- [Work item]:
Print the records below exactly, from the line containing "text_box [1335, 369, 1430, 459]" down to the line containing "Document page, 1500x1125 pixels.", both lines included, and omit every picture.

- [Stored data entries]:
▶
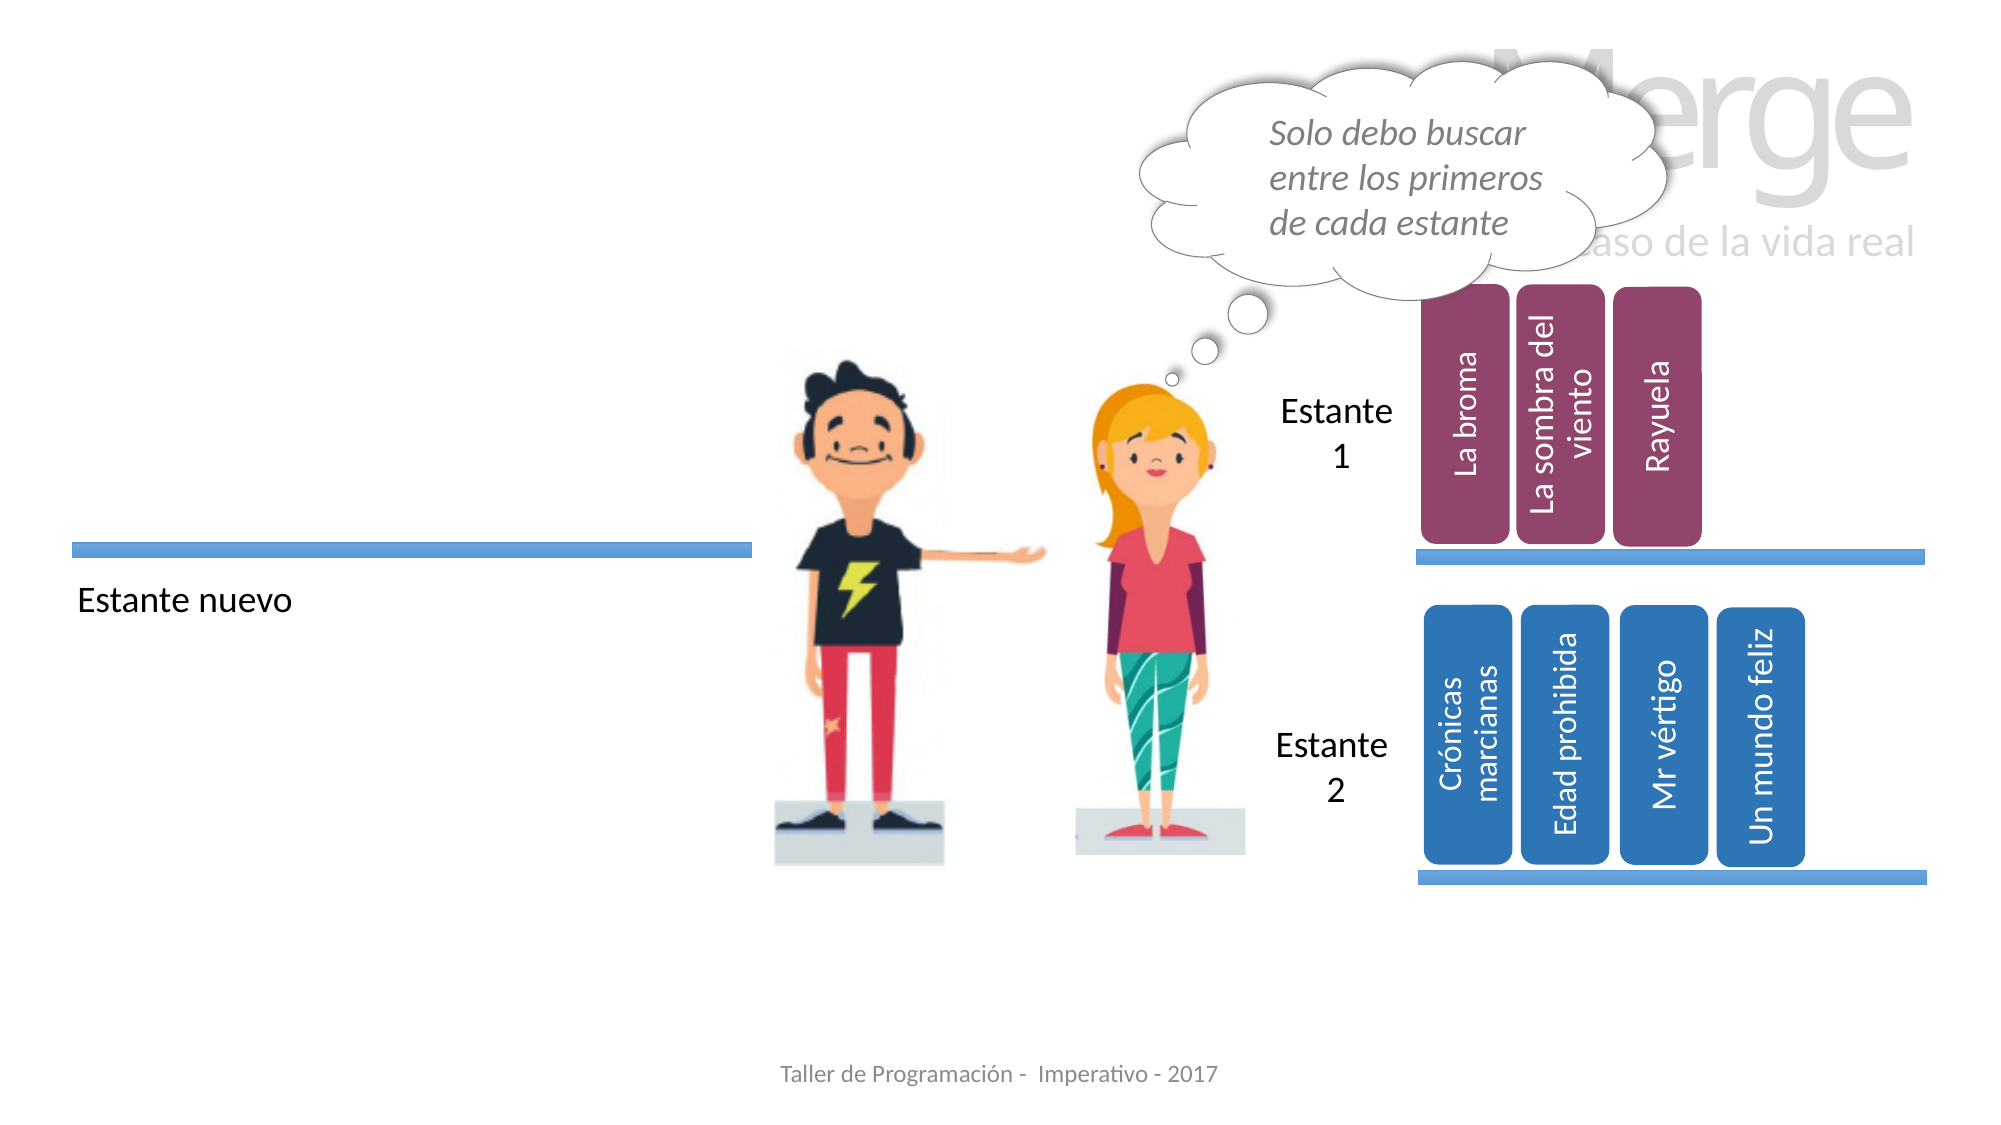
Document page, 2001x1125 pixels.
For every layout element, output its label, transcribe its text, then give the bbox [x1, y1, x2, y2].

text_box [1138, 61, 1478, 302]
text_box [72, 542, 752, 558]
text_box [1191, 337, 1219, 366]
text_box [1338, 690, 1599, 779]
text_box Estante 1 [1265, 379, 1409, 484]
text_box [1227, 293, 1269, 335]
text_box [1534, 690, 1795, 780]
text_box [1430, 369, 1691, 459]
text_box Solo debo buscar entre los primeros de cada estante [1254, 100, 1462, 251]
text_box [1630, 692, 1891, 782]
text_box [1416, 549, 1925, 565]
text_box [1335, 369, 1430, 459]
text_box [1462, 0, 1996, 279]
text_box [1527, 372, 1788, 461]
text_box [1418, 870, 1927, 885]
text_box Estante 2 [1260, 713, 1412, 818]
footer Taller de Programación - Imperativo - 2017 [662, 1042, 1338, 1103]
picture [774, 346, 1246, 866]
text_box Estante nuevo [62, 567, 515, 628]
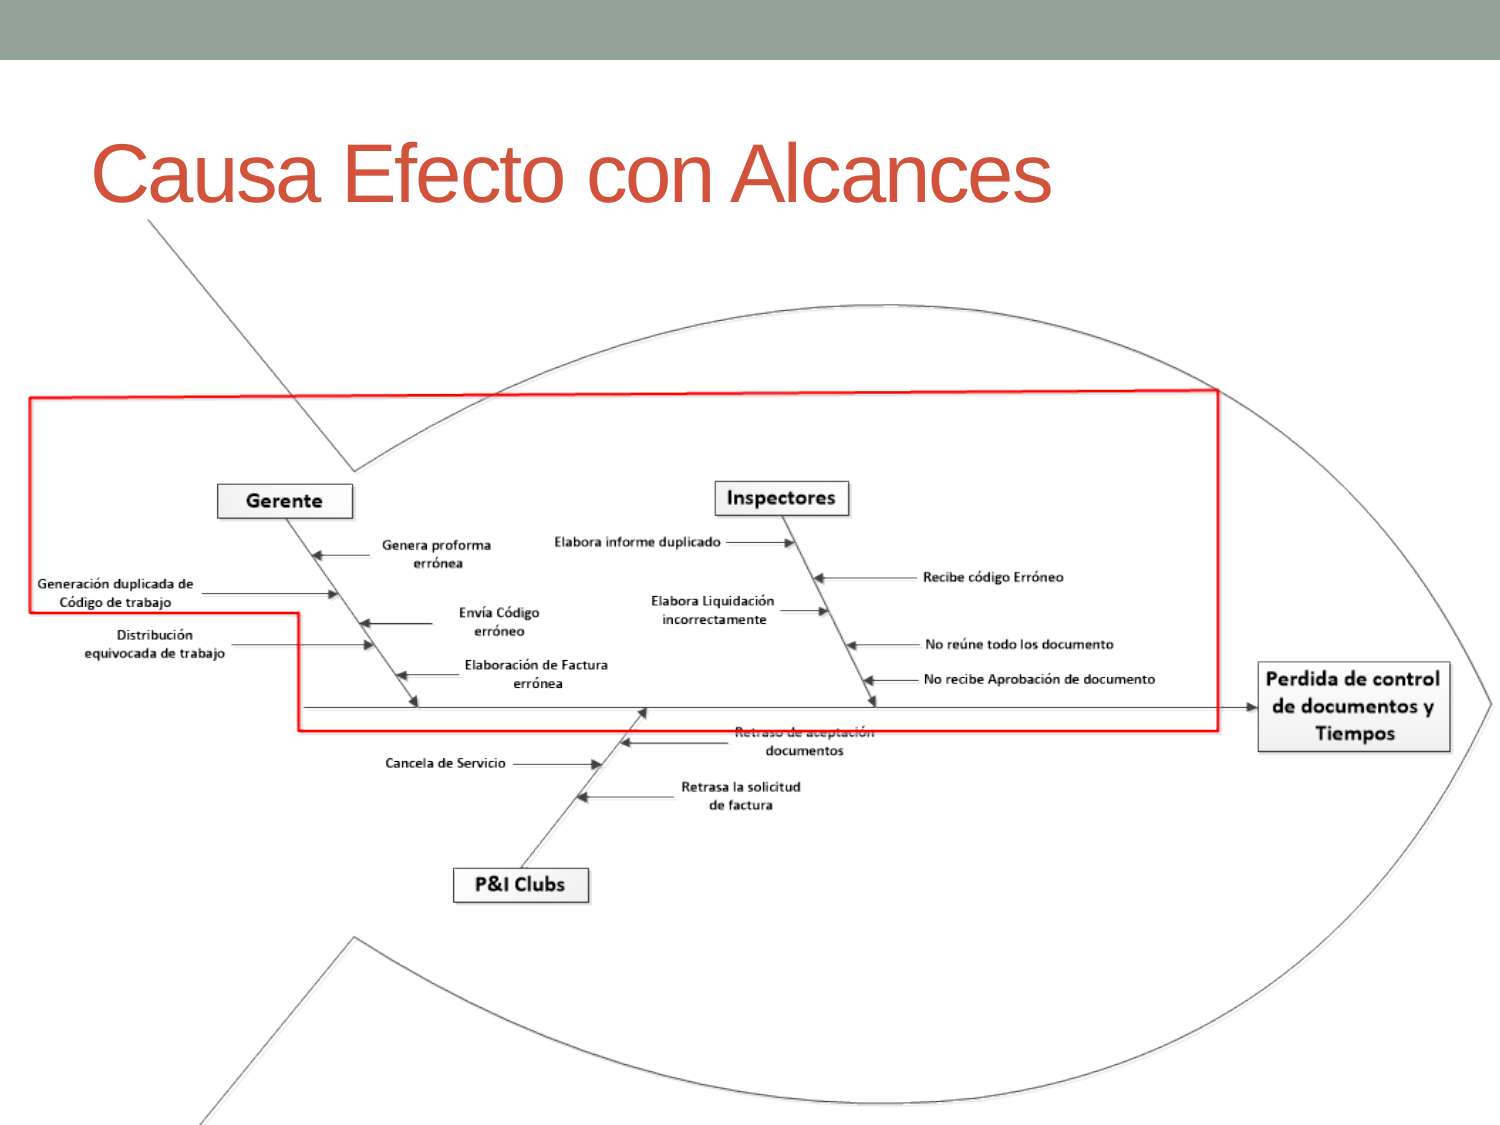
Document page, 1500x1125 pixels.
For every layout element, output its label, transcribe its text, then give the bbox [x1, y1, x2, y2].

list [27, 219, 1495, 1125]
title Causa Efecto con Alcances [75, 87, 1425, 217]
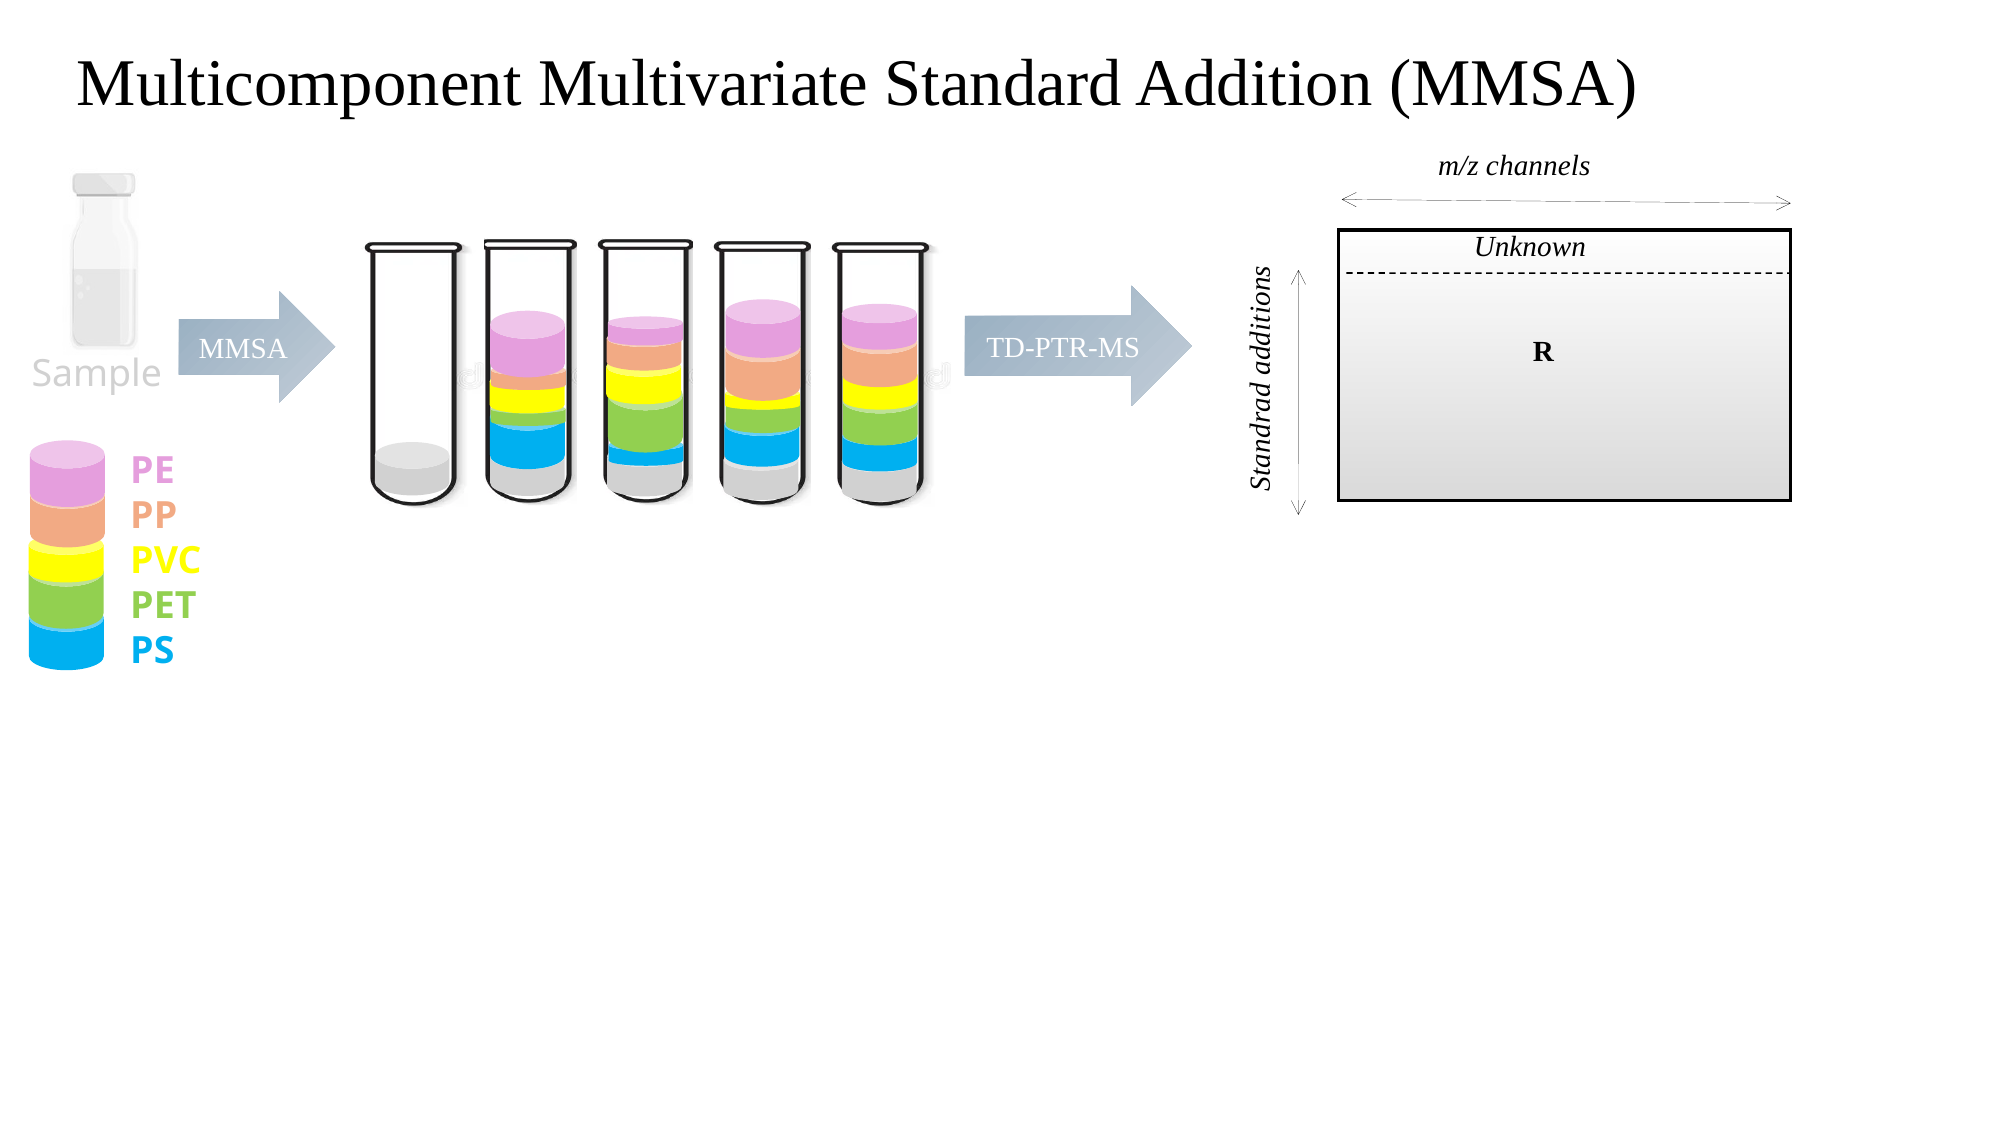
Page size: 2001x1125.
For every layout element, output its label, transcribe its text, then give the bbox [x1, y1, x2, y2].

picture [24, 160, 183, 365]
text_box TD-PTR-MS [963, 282, 1194, 410]
text_box MMSA [183, 287, 338, 407]
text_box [344, 225, 951, 510]
text_box [27, 573, 106, 631]
text_box [26, 540, 106, 584]
text_box Multicomponent Multivariate Standard Addition (MMSA) [62, 31, 1678, 127]
text_box Sample [16, 341, 187, 402]
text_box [1232, 138, 1792, 516]
text_box [27, 616, 106, 672]
text_box [28, 495, 107, 549]
text_box PE PP PVC PET PS [115, 439, 266, 679]
text_box [28, 438, 107, 509]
◀
- [Finished task]:
text_box [1335, 369, 1430, 459]
text_box [1462, 0, 1996, 279]
text_box [1527, 372, 1788, 461]
text_box [1418, 870, 1927, 885]
text_box Estante 2 [1260, 713, 1412, 818]
footer Taller de Programación - Imperativo - 2017 [662, 1042, 1338, 1103]
picture [774, 346, 1246, 866]
text_box Estante nuevo [62, 567, 515, 628]
Document page, 1500x1125 pixels.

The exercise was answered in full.